In the future, there are plans to allow you to tow a friend’s glider in the game’s multiplayer mode and maybe one day even have copilot helicopters together. Developers have also been waiting for the release of this 40th Anniversary Update so they can check out the software development kit and bring more third-party gliders and helicopters to the game.
“When I look at the twelve planes, ten were not made by Asobo,” says Neumann. “All we really need to do is take the platform to a higher level of sophistication, and then they can go crazy.”
For now, the hope is that hardcore simmers and casual players of Microsoft Flight Simulator will love the additions of helicopters, gliders and an Airbus A310 with a pilot’s handbook with thousands of pages. There’s always a risk that these new simulated planes won’t be as accurate or welcome as more mainstream planes, and it’s something Asobo experimented with earlier this year.

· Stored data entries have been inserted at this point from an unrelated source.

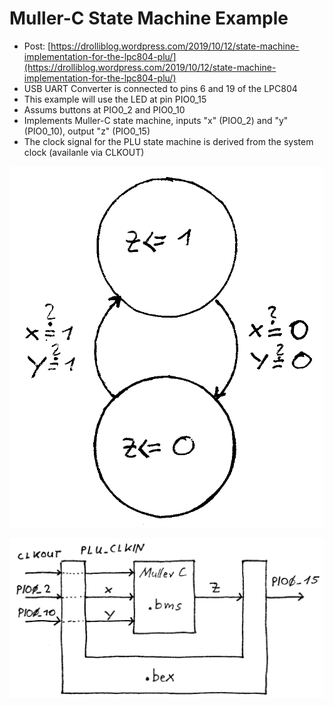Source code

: # Muller-C State Machine Example

 * Post: [https://drolliblog.wordpress.com/2019/10/12/state-machine-implementation-for-the-lpc804-plu/](https://drolliblog.wordpress.com/2019/10/12/state-machine-implementation-for-the-lpc804-plu/)
 * USB UART Converter is connected to pins 6 and 19 of the LPC804
 * This example will use the LED at pin PIO0_15
 * Assums buttons at PIO0_2 and PIO0_10
 * Implements Muller-C state machine, inputs "x" (PIO0_2) and "y" (PIO0_10), output "z" (PIO0_15)
 * The clock signal for the PLU state machine is derived from the system clock (availanle via CLKOUT)

![muller_c_bms.png](muller_c_bms.png)

![muller_c_bex_bms.png](muller_c_bex_bms.png)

the free one Top Gun update allowed players to have unlimited take-offs, high-speed maneuvers and learn the low-altitude stunts found in the Top Gun: Maverick movie. “The maverick experiment was: will people enjoy a three-minute flight? The interesting thing was that everyone did that,” says Neumann. “We were pretty sure the gamers would like it, but the core simmers liked it, and that was cool.”
Like everything else in Microsoft Flight Simulatorthe attention to detail in the Top Gun: Maverick the expansion was impressive, and the new helicopters and gliders being released today certainly did a lot of work. “As an IP, we strive to be as authentic as possible,” says Neumann. “I think we’re there.”